When ever we create a pod or when we try to get the list of pods, kubectl will use the default namespace. So whenever we need to deploy a pod,it gets deployed to the default namespace. If we need to deploy to a particular namespace, we need to run “kubectl create -f <yml> --namespace=dev” 

This can be hard as we need to provide the namespace for all kubectl commands to create workload or to list workload. Kubernetes provides us a way for not providing the namespace element with kubectl command every time. This is done by using context. 

NameSpaces are easy to create and use but it is also easy to deploy code into a wrong namespace. The other way to avoid using wrong namespace is to use context and this context can be set using kubectl context command 

Context - A Context in a kubernetes is a combination of cluster information,user for authentication and a namespace 

List the current context using, 
[root@ip-172-31-12-239 ~]# kubectl config current-context 
kubernetes-admin@kubernetes 

List all config info including contexts,  
[root@ip-172-31-12-239 ~]# kubectl config view 
apiVersion: v1 
clusters: 
- cluster: 
   certificate-authority-data: DATA+OMITTED 
 name: kubernetes 
contexts: 
- context: 
   cluster: kubernetes 
   user: kubernetes-admin 
 name: kubernetes-admin@kubernetes 
current-context: kubernetes-admin@kubernetes 
kind: Config 
preferences: {} 
users: 
- name: kubernetes-admin 
 user: 
   client-certificate-data: REDACTED 
   client-key-data: REDACTED 

To check which context is in use, 
[root@ip-172-31-12-239 ~]# kubectl config get-contexts 
CURRENT   NAME                                       CLUSTER      AUTHINFO     NAMESPACE 
*               kubernetes-admin@kubernetes   kubernetes   kubernetes-admin 

We can see the “*” before the kubernetes-admin@kubernetes which means that we are using this context that belongs to the kubernetes cluster. 

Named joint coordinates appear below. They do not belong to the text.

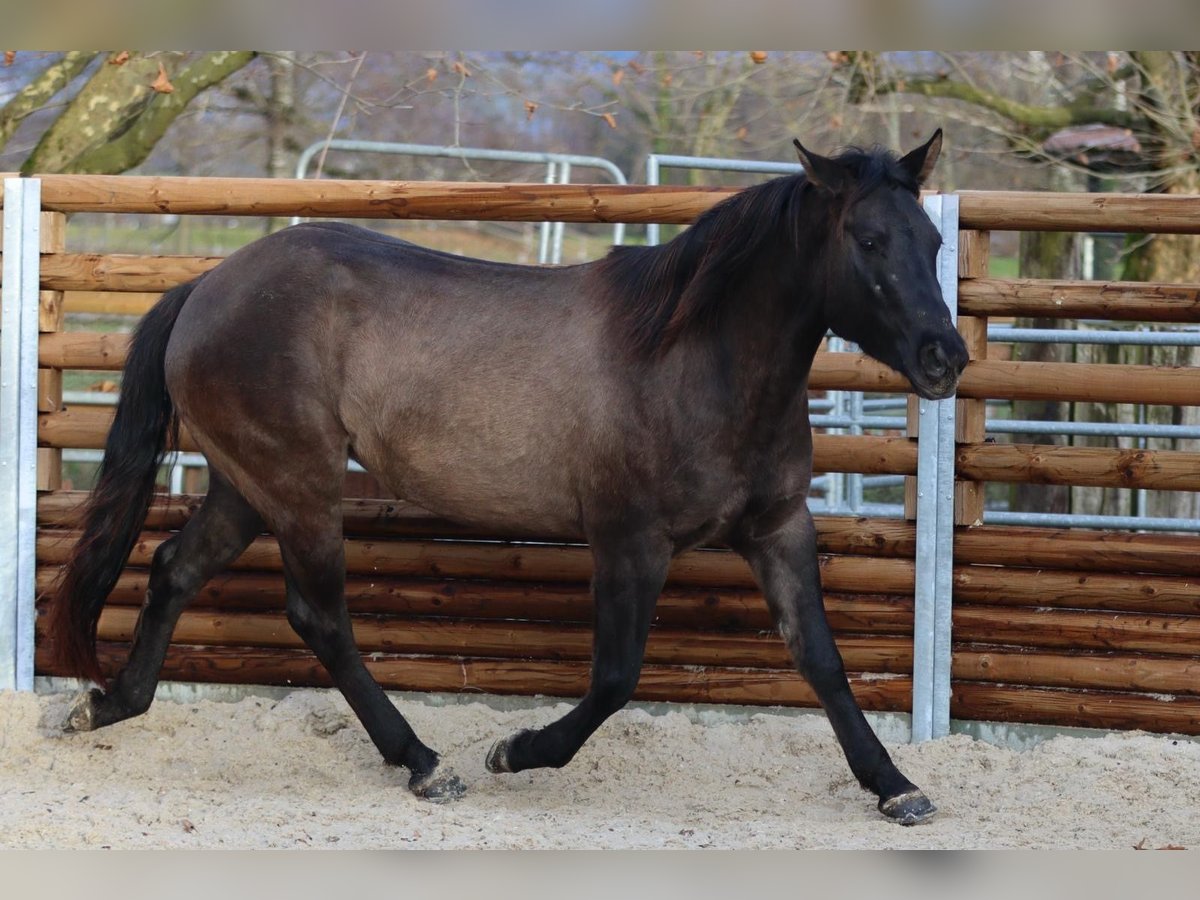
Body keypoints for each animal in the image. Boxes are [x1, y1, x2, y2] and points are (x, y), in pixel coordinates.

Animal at [49, 130, 966, 824]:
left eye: (932, 242)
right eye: (869, 241)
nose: (945, 358)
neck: (695, 361)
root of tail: (206, 285)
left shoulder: (777, 529)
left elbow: (821, 659)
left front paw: (897, 788)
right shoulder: (629, 541)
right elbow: (615, 678)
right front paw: (515, 751)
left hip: (246, 487)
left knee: (174, 569)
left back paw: (107, 703)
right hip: (299, 485)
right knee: (320, 617)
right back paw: (425, 762)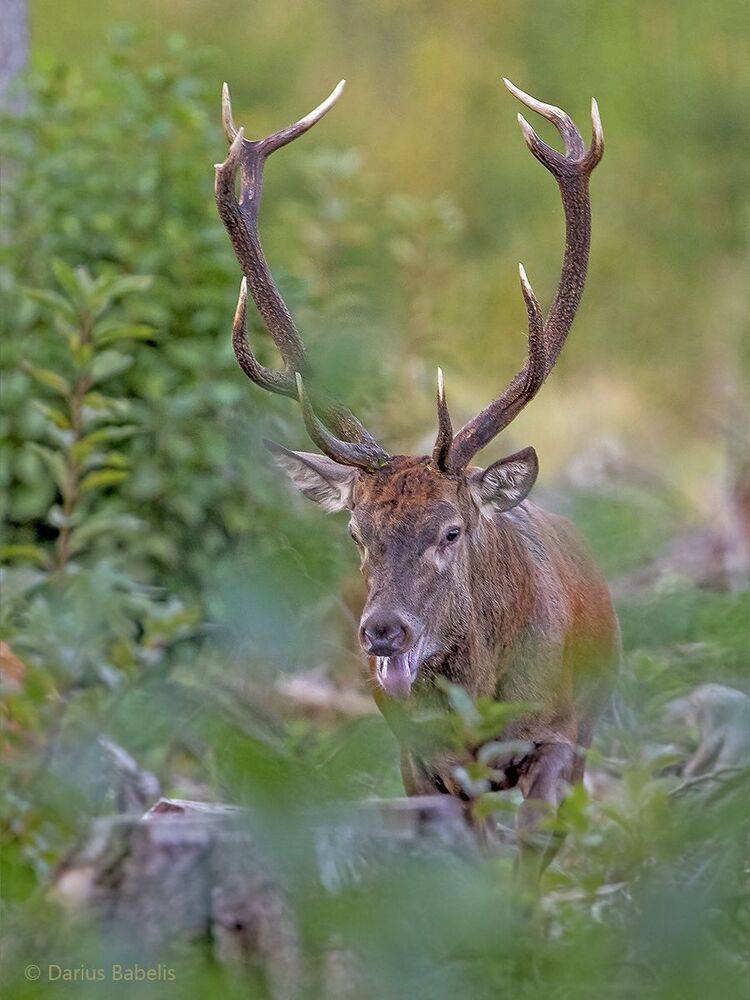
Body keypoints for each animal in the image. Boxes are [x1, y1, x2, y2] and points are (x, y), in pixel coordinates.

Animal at [214, 77, 620, 874]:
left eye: (452, 531)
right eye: (355, 532)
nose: (383, 632)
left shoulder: (558, 733)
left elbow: (532, 846)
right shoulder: (420, 764)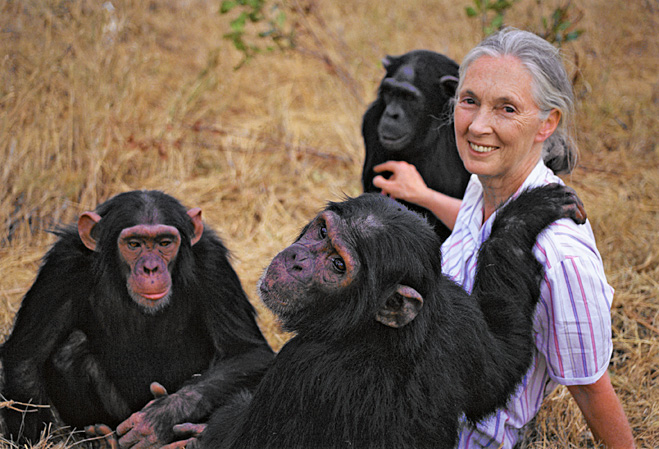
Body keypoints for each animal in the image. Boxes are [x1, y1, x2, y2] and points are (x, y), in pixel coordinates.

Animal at [0, 191, 274, 446]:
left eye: (165, 243)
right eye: (133, 244)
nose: (151, 268)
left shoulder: (213, 262)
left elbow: (247, 352)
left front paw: (159, 418)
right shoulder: (63, 264)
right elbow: (25, 360)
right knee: (69, 350)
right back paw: (102, 439)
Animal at [180, 183, 588, 448]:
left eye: (337, 264)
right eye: (321, 231)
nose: (297, 260)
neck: (370, 333)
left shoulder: (299, 373)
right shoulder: (459, 321)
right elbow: (502, 364)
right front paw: (523, 218)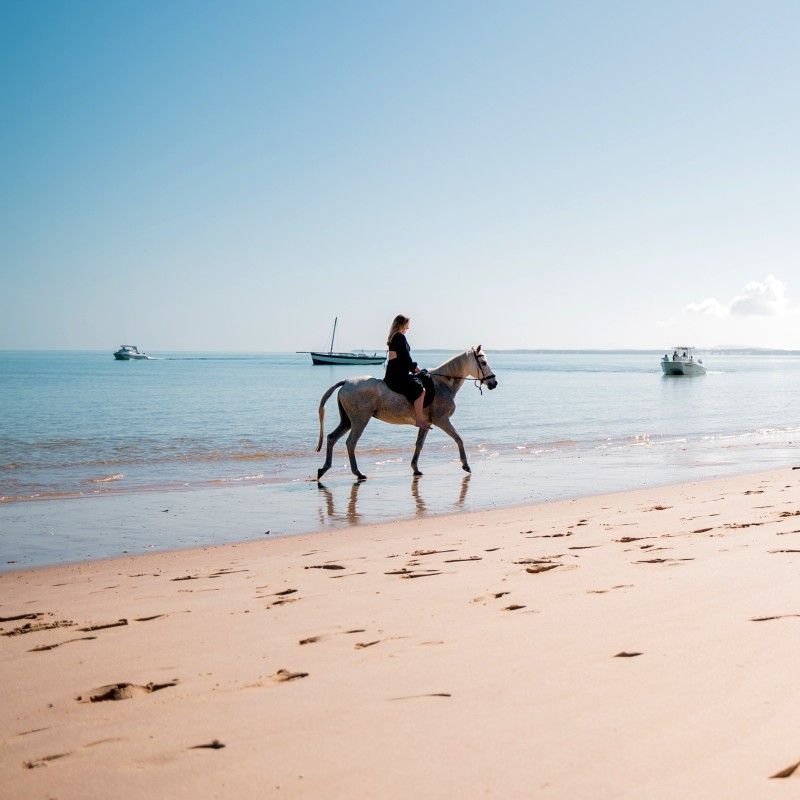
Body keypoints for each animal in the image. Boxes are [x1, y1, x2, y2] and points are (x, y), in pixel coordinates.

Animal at [315, 346, 497, 481]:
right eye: (483, 362)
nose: (493, 382)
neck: (442, 384)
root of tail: (346, 382)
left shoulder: (426, 424)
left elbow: (419, 445)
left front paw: (415, 468)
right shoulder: (442, 420)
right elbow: (458, 438)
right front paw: (465, 465)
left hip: (347, 421)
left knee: (331, 438)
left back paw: (324, 469)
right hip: (360, 420)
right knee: (350, 443)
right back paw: (357, 473)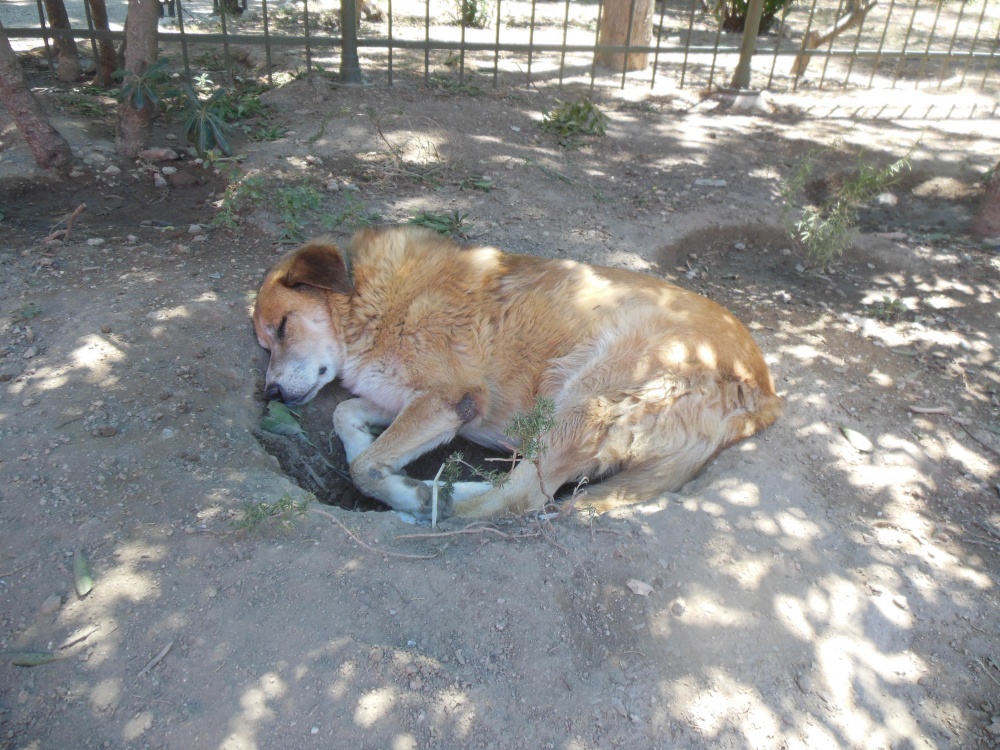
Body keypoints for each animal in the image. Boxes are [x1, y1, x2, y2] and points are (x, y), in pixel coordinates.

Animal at [252, 226, 780, 520]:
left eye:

Lets create a context and see how it works, 
[root@ip-172-31-12-239 ~]# kubectl config set-context project1 --namespace=project1 --cluster=kubernetes --user=kubernetes-admin 
Context "project1" created. 

List the available contexts using, 
[root@ip-172-31-12-239 ~]# kubectl config get-contexts 
CURRENT   NAME                                CLUSTER        AUTHINFO           NAMESPACE 
*         kubernetes-admin@kubernetes   kubernetes    kubernetes-admin 
          project1                                    kubernetes    kubernetes-admin  project1 

Change the context to project1 using, 
[root@ip-172-31-12-239 ~]# kubectl config use-context project1 
Switched to context "project1". 

Make sure you are using the new context, 
[root@ip-172-31-12-239 ~]# kubectl config get-contexts 
CURRENT   NAME                                      CLUSTER     AUTHINFO             NAMESPACE 
                 kubernetes-admin@kubernetes  kubernetes   kubernetes-admin 
*               project1                                   kubernetes   kubernetes-admin  project1 

Now we are in project1 context and whenever we try to deploy things or list things, kubectl will use the current context which is “project1” 

This way we can let application teams to deploy things to context without providing the context name to the kubectl command. These context also eliminate deploying things to wrong namespaces.